Selain boraks, hasil uji laboratorium juga menemukan kontaminasi bakteri berbahaya, yakni Escherichia coli (E. coli) dan Bacillus cereus, yang diketahui dapat menyebabkan gangguan pencernaan.
Sebelumnya, ratusan siswa dari berbagai jenjang pendidikan, mulai dari PAUD hingga SMP, dilaporkan mengalami gejala keracunan setelah mengonsumsi menu MBG pada Rabu (16/4/2026).
Pelaksana Tugas Kepala Dinas Kesehatan, Pengendalian Penduduk, dan Keluarga Berencana Anambas, Feri Oktavia, menyebutkan para korban berasal dari sejumlah sekolah berbeda. Ia menjelaskan sumber makanan berasal dari satu penyedia, yakni SPPG.

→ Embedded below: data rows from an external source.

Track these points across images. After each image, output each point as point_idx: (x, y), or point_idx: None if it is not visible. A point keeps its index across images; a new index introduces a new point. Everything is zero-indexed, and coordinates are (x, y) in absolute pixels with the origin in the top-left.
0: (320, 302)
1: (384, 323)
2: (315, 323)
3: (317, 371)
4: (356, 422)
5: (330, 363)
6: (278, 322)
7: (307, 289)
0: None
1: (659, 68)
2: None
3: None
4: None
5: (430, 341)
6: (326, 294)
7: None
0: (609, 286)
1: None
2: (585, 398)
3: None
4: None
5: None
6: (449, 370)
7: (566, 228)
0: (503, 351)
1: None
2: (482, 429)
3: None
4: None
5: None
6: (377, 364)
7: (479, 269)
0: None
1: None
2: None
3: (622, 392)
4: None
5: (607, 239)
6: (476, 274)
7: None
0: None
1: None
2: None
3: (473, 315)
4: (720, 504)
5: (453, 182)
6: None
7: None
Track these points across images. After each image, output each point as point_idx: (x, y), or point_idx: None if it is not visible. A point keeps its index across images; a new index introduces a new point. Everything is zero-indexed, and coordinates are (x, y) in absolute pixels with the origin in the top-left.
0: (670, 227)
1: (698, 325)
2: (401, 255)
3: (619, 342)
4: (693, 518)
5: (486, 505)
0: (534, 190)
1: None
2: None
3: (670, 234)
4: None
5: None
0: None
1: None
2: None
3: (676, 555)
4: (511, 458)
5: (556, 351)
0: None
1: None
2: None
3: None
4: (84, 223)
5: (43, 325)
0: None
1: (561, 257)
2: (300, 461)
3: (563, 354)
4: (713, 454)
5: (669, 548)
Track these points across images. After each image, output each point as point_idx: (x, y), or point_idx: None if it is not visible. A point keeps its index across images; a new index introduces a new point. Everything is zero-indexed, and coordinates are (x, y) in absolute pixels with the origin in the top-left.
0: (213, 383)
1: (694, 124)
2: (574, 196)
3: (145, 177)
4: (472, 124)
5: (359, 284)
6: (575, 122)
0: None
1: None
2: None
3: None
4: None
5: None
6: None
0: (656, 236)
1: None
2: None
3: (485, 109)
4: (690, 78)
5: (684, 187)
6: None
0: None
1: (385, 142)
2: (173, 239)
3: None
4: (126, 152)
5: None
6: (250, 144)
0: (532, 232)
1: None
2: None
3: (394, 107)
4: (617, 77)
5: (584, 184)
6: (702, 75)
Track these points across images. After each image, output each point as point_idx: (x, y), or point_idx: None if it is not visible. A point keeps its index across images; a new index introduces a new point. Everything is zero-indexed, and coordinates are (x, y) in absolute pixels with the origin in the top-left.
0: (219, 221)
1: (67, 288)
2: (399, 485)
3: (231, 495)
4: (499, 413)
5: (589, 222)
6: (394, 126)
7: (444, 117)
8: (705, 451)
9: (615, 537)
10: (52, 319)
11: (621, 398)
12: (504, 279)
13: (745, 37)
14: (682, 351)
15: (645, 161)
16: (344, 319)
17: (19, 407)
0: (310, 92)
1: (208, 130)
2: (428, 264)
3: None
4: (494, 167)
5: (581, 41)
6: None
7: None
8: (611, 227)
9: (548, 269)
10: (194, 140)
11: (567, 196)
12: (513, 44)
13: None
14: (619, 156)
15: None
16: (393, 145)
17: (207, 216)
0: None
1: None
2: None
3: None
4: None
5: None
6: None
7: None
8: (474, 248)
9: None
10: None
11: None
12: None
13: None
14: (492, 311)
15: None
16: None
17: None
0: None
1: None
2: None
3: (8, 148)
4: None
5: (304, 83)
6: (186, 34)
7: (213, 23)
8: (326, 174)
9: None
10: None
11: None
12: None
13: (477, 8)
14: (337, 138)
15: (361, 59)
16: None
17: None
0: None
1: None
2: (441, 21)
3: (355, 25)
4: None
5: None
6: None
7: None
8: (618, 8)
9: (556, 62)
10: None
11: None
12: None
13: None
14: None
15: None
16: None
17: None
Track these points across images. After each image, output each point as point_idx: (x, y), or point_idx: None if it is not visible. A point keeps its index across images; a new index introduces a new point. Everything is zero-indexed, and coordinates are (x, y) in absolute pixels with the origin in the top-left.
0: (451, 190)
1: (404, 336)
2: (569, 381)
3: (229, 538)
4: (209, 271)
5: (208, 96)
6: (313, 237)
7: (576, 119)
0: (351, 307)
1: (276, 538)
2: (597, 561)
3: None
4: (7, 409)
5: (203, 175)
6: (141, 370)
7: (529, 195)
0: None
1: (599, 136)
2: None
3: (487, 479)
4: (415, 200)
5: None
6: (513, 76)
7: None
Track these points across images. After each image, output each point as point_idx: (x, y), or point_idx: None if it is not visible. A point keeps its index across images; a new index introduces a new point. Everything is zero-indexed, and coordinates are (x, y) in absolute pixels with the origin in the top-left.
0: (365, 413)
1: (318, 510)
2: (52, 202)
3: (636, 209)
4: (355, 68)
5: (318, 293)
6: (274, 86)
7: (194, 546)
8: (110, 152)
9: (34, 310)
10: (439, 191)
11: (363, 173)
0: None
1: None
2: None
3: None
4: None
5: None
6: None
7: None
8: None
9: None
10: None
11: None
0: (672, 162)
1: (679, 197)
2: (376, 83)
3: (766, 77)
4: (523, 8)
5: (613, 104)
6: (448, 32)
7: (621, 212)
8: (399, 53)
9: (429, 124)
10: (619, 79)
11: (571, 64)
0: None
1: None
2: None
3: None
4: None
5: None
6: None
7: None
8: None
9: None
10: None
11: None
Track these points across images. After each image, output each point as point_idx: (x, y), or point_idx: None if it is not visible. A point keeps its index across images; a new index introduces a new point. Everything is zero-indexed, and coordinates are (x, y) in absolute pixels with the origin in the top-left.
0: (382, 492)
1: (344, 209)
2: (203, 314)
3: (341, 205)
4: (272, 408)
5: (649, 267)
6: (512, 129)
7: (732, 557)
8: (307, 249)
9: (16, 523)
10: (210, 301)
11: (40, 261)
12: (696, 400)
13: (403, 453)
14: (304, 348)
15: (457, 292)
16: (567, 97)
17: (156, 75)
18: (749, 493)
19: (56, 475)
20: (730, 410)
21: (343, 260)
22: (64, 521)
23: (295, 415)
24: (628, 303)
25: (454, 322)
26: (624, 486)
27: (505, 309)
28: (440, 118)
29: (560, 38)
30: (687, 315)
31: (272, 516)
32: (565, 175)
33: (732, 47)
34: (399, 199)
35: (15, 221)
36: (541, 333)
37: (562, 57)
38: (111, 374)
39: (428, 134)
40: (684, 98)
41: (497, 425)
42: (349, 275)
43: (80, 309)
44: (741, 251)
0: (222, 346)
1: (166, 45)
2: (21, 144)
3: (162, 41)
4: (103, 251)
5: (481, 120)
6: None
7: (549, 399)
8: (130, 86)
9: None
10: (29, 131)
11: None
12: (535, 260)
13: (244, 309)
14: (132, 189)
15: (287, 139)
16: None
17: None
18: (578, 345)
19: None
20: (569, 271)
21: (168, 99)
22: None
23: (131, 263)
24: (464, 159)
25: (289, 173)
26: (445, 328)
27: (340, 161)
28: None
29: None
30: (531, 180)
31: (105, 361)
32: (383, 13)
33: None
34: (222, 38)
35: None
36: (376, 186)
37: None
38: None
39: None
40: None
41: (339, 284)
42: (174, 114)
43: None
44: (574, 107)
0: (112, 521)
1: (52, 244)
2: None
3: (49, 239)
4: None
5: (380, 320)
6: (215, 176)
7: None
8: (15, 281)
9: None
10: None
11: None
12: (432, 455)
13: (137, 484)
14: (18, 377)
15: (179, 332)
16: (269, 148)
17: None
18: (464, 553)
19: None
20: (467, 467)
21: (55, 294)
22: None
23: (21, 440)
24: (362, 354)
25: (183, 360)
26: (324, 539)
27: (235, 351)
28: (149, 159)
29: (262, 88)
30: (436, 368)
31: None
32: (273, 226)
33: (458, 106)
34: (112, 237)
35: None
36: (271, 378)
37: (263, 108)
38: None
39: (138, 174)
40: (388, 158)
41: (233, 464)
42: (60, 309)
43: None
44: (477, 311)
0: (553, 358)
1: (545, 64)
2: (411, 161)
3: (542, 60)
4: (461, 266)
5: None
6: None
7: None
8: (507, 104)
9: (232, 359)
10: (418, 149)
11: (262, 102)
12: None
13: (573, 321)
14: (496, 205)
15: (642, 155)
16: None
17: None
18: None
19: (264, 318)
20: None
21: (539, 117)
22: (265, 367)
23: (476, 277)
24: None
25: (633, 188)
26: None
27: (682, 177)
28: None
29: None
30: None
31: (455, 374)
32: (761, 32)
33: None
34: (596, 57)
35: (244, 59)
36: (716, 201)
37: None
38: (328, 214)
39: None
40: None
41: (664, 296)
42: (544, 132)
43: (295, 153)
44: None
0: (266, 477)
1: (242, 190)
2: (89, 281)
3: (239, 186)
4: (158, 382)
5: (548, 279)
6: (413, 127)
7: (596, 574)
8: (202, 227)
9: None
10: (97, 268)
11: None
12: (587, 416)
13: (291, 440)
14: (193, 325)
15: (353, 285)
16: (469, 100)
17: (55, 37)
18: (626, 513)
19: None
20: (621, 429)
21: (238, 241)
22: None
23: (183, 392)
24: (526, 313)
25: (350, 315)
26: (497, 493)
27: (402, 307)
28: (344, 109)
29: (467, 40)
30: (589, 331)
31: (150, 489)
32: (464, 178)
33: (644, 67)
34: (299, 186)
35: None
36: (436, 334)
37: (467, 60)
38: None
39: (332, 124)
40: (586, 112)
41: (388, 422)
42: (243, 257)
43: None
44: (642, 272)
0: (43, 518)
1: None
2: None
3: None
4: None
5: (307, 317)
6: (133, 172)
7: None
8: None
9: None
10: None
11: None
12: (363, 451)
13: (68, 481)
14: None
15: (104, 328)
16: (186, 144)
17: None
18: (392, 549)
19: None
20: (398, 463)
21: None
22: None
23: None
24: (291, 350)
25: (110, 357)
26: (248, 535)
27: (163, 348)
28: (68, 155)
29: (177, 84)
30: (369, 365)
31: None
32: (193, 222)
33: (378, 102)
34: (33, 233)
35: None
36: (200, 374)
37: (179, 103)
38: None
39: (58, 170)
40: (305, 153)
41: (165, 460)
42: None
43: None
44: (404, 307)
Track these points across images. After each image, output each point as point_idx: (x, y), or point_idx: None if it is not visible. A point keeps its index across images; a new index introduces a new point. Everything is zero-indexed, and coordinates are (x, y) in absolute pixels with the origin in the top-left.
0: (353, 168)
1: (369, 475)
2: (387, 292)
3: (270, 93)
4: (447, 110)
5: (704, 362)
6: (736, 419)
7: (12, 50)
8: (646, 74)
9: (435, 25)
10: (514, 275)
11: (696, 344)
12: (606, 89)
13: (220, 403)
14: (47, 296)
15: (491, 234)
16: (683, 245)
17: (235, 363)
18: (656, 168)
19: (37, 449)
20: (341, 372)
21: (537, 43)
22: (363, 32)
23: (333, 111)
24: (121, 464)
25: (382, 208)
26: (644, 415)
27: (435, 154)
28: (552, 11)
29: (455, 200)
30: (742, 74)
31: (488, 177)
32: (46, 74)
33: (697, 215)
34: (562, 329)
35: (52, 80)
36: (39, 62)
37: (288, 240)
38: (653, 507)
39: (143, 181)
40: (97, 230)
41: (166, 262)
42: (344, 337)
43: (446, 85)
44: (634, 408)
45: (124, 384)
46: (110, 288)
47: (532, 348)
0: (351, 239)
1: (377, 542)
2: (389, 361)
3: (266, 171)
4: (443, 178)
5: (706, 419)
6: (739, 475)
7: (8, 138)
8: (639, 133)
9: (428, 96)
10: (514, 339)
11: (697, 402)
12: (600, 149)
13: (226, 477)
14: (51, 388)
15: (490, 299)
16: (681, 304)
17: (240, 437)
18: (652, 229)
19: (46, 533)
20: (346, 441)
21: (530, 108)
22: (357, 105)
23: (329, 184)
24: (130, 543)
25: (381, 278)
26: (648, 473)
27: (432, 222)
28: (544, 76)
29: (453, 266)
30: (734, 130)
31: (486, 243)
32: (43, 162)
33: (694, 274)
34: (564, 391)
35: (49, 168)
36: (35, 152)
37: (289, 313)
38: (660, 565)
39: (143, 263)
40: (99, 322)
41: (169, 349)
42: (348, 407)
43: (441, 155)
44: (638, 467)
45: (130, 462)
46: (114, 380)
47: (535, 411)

“Bukan hanya dari satu sekolah, tetapi dari beberapa sekolah berbeda. Makanannya berasal dari satu SPPG,” ujarnya.
Feri juga mengungkapkan sejumlah orang tua turut mengalami gejala serupa setelah mengonsumsi makanan yang dibawa pulang oleh anak atau cucu mereka.
“Ada orang tua yang ikut keracunan karena mengonsumsi jatah makanan anaknya,” katanya.